Una lettura per chi cerca profondità

In un mondo che ci spinge continuamente avanti, Gualtieri ci invita a tornare indietro. A sostare. A chiederci cosa portiamo e cosa lasciamo.

È una lettura perfetta per chi sente il bisogno di rallentare, di ritrovare uno spazio in cui ascoltare il silenzio, in cui riconoscere la presenza viva del momento. Ruvido umano, la raccolta che ospita questa poesia, è uno dei libri più intensi e necessari del 2024.
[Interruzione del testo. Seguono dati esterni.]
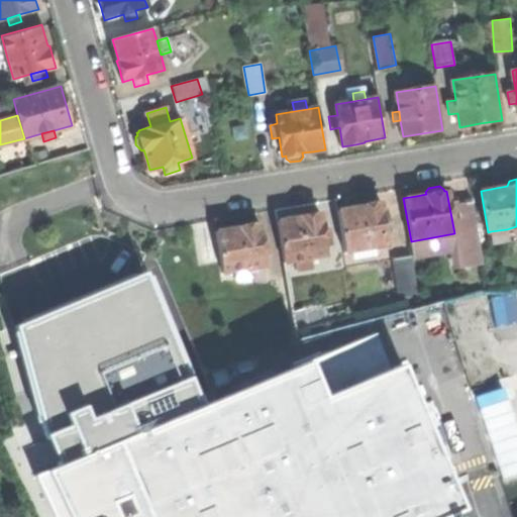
[(344,252),(388,245),(381,201),(365,204),(357,205),(357,207),(337,210),(344,252)]
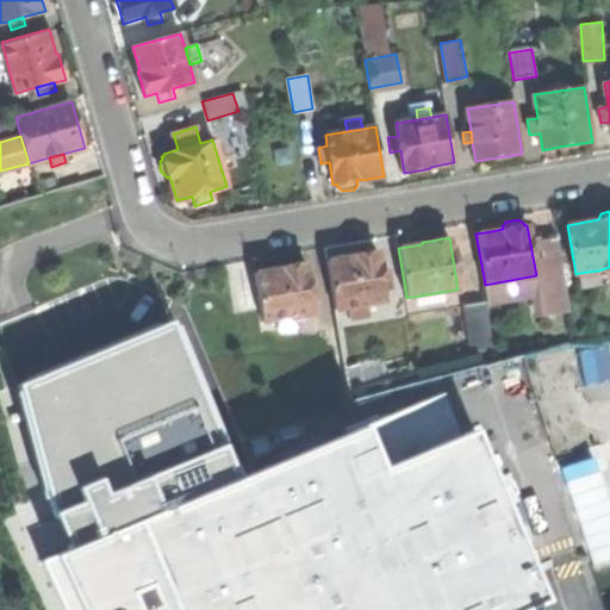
[(327,260),(335,309),(349,306),(366,304),(385,300),(383,286),(380,273),(377,249),(361,251),(350,254),(352,255),(327,260)]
Pubblicato da Einaudi, si colloca nella scia del lavoro poetico più maturo di Gualtieri, intrecciando tensione civile, attenzione ecologica, spiritualità laica e linguaggio corporeo.

Da rileggere nei giorni stanchi

“Si arriva qui” è una poesia da portare con sé come una conchiglia, da rileggere nei giorni stanchi, nei momenti in cui il mondo sembra rumore. È un testo che non urla, ma accompagna.

Che non spiega, ma risveglia. E ci ricorda che, anche quando non lo sappiamo, stiamo pregando. Pregare, forse, è solo questo: guardare lontano, fermarsi un attimo, lasciare che qualcosa dentro si faccia domanda. E questo, oggi più che mai, è un atto rivoluzionario.